Fresh from the Festivals: July 2004's Reviews
Within the world of animation, most experimentation occurs within short format productions, whether they be high-budgeted commercials, low-budgeted independent shorts or something in between. The growing number of short film festivals around the world attest to the vitality of these works, but there are few other venues for exhibition of them or even written reviews. As a result, distribution tends to be difficult and irregular. On a regular basis, Animation World Magazine will highlight some of the most interesting with short, descriptive overviews.
If you have the QuickTime plug-in, you can view a clip from each film by simply clicking the image.
This Month:
Fragile (2003), directed by David Cumbo, U.S.A., produced by Art Institute of Pittsburgh. Contact: David Cumbo [E] dcumbo@hotmail.com.
Cats (2003), directed by Chris Choy, U.S.A., produced by California Institute of the Arts. Contact: Chris Choy [T] 909.981.7723; [E] chrischoy123@yahoo.com.
The Box Man (2002), directed by Nirvan Mullick, U.S.A., produced by California Institute of the Arts. Contact: Nirvan Mullick [W] www.nirvan.com.
Going Up? (2004), directed by Marci Ellis, produced by Ringling School of Art and Design, Computer Animation Department. Contact: Marci Ellis [E] mellis@Ringling.edu; mellis.alumni@Ringling.edu.
Tales of Mere Existence (2003), directed by Lev Yilmaz. Contact: Lev Yilmaz [E] illeverent@yahoo.com, [W] www.ingredientx.com.

Fragile David Cumbo's CGI short Fragile looks at the aftermath of a traumatic event from the point of view of a small child, his imagination utterly unprepared for the landscape of grief thrust on him by the death of his older brother. The piece takes place in the gauzy late-afternoon naptime world of a preschooler's bedroom, furnished minimally with two beds and two rows of animal masks on opposite walls. The child wakes and gazes at the other bed, which is unoccupied, and he enters a vision of playing with his brother. Each dons a mask and enters the universe it implies - eagle masks lead to high flight, horse masks to a steeplechase and merry-go-round. But shortly the younger child finds himself alone in a dark room, and Death, with its own mask, enters his nightmare.
Fragile can be really lachrymose the characters always do the crying when they should be making us do it for them but that nightmare is the film's kicker: a toddler confronting the Bogeyman in the form of another toddler. Decked out in a fanged fright mask and black as a broken pencil lead, this child-size evil is Nightmare One, our species' inherited archetype for The Things That Pounce. It's also an apt rendering of the interior life of a child who's suffered a terrible tragedy and doesn't have the emotional tools to map the terrain. In a way this dream sequence is as frightening in its implications as in its execution; whereas an adult could at least recognize the dozen shades of fear, anger and sadness that make up grief, for this boy his brother's death can find expression only in the form of one terrible Boo.
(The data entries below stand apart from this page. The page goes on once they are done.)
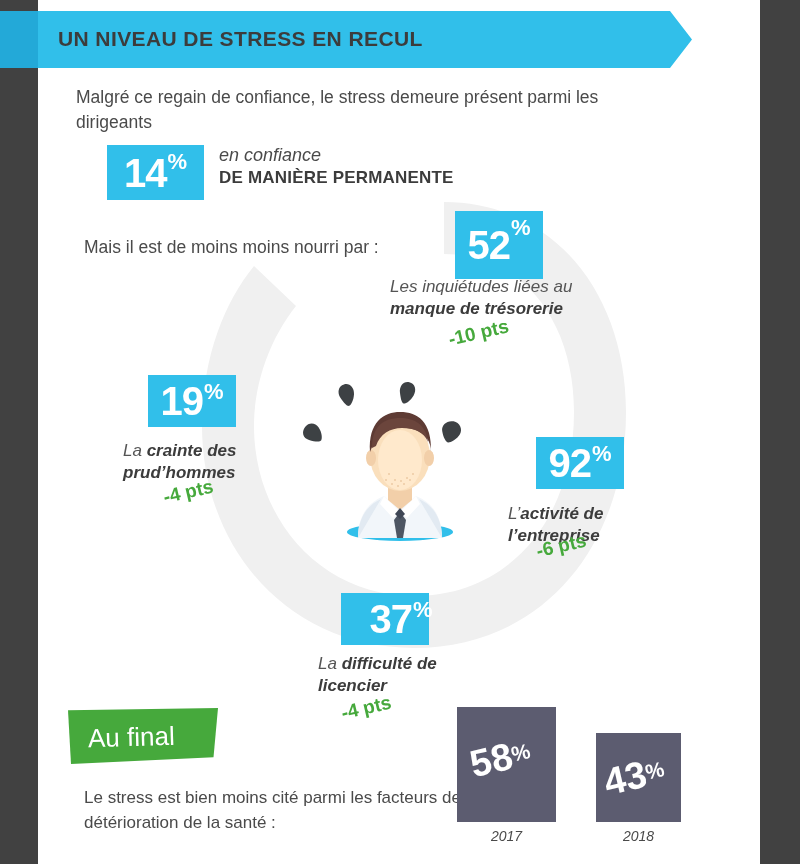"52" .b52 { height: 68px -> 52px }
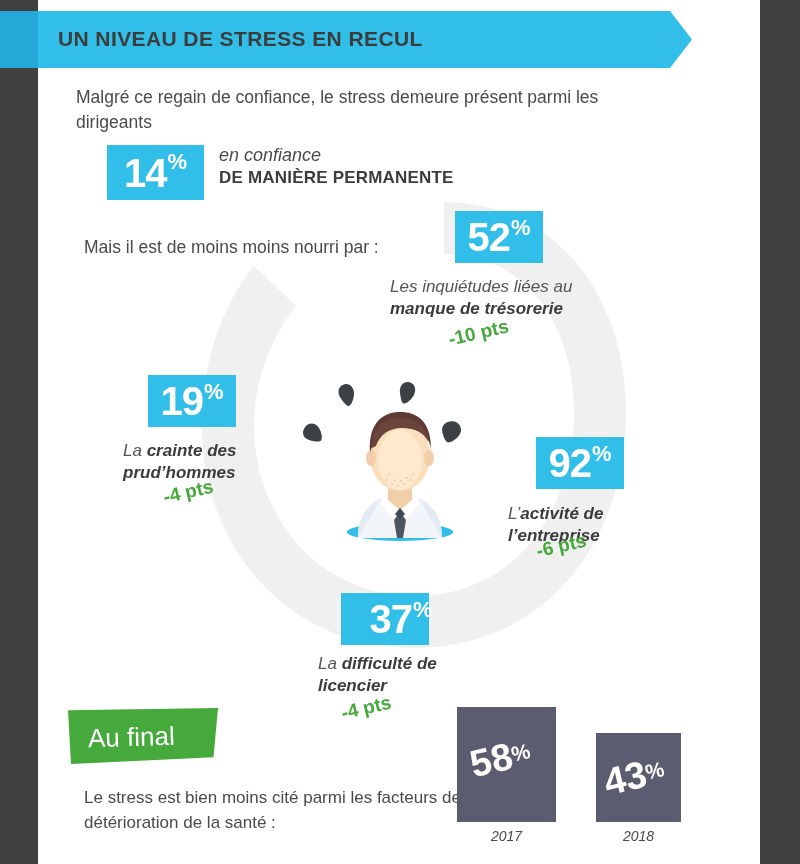"92" span.num { text: 92 -> 85 }
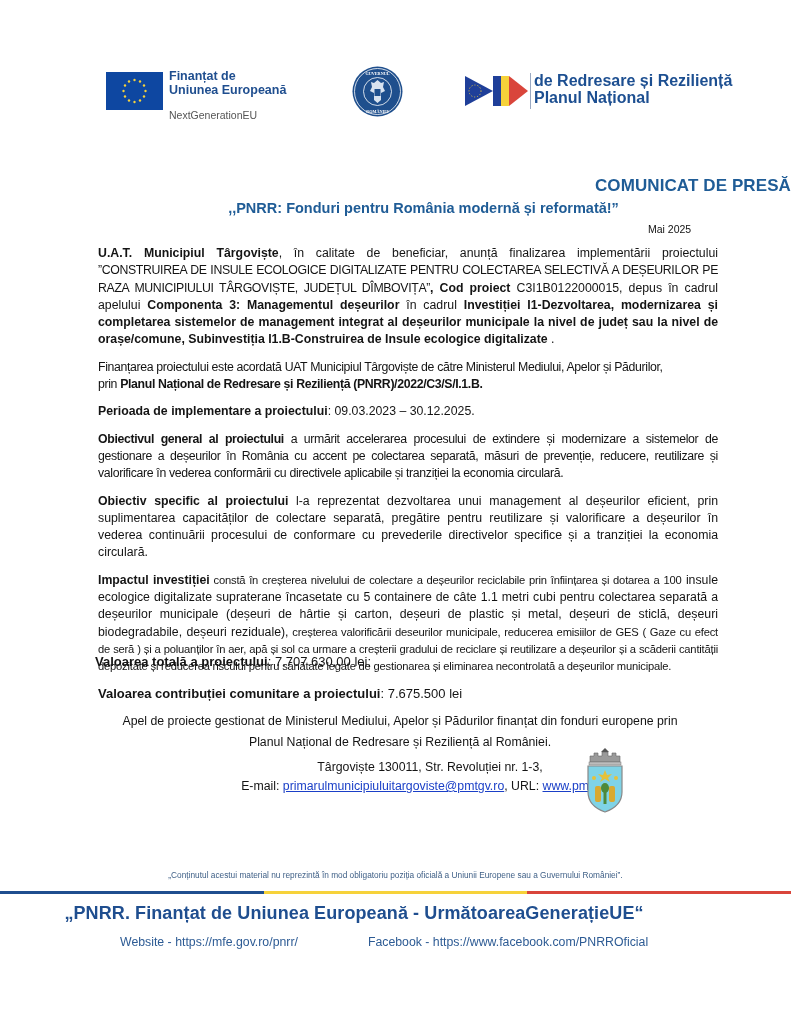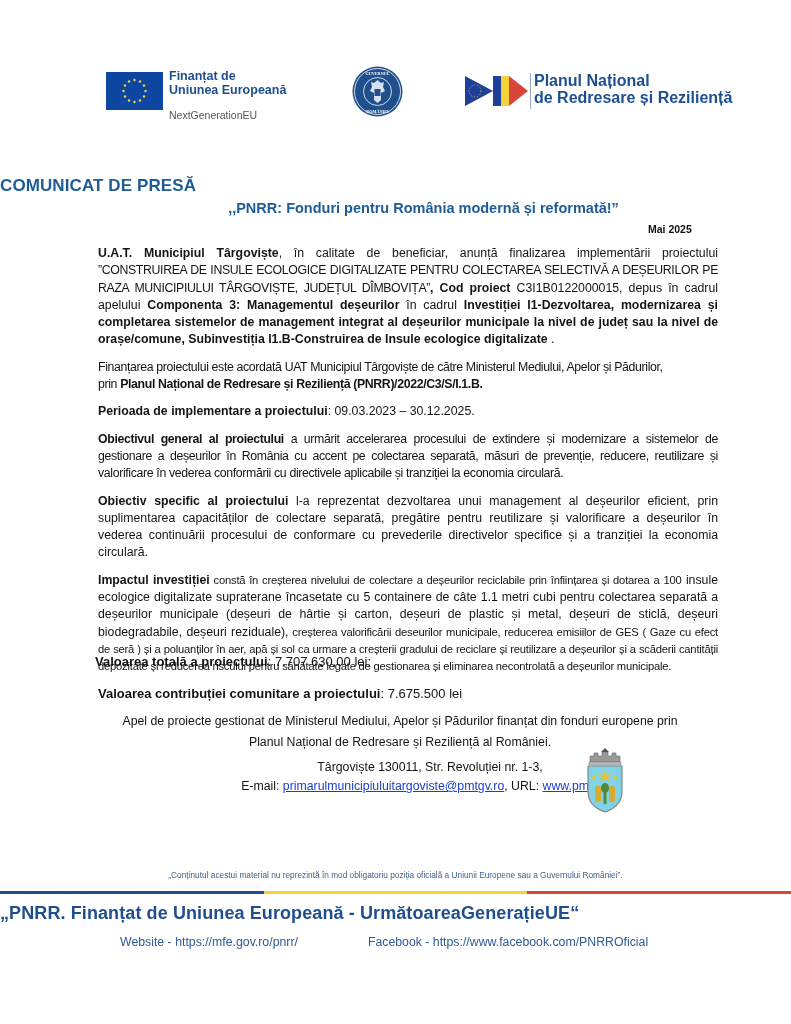"Planul Național" div { order: before "de Redresare și Reziliență" -> after "de Redresare și Reziliență" }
David Cumbo made Fragile as a third-year project at the Art Institute of Pittsburgh. It plays beautifully on the screen, if its characters do tend to move in ways that don't quite match their weight. Unfortunately it may never find commercial distribution, because Cumbo took as his inspiration Eric Serra's quietly impassioned score to Luc Besson's Joan of Arc biopic The Messenger. (It's the only soundtrack to this wordless short, and rights issues unfortunately prohibit us from including it here.) Perhaps a friendly nod from the composer and his publishers will allow the music cues to be cleared, and Fragile can find a larger audience on home video.
People who have lost track of their own sense of surrealism would do well to watch small children at play, and ruminate on days past when upturned dirt in the bottom of an irrigation ditch could become giant brown anvil clouds blown by atmospheric winds, a few square yards of sand could be the Sahara, and the iris patch could be Amazonia. The adult imagination dulls for the simple reason that most of us don't need to think up wild new aspects of Earthly possibility; we've had years of experience of The Real Thing, or at least the edited-for-television version. But the mature mind scores over the very young mind inasmuch as experience creates an emotional cushion against life's travails. The wrecked car that once precipitated cries of I'm running away before Dad kills me in time will evoke only Oh well, find a phone and we'll call State Farm.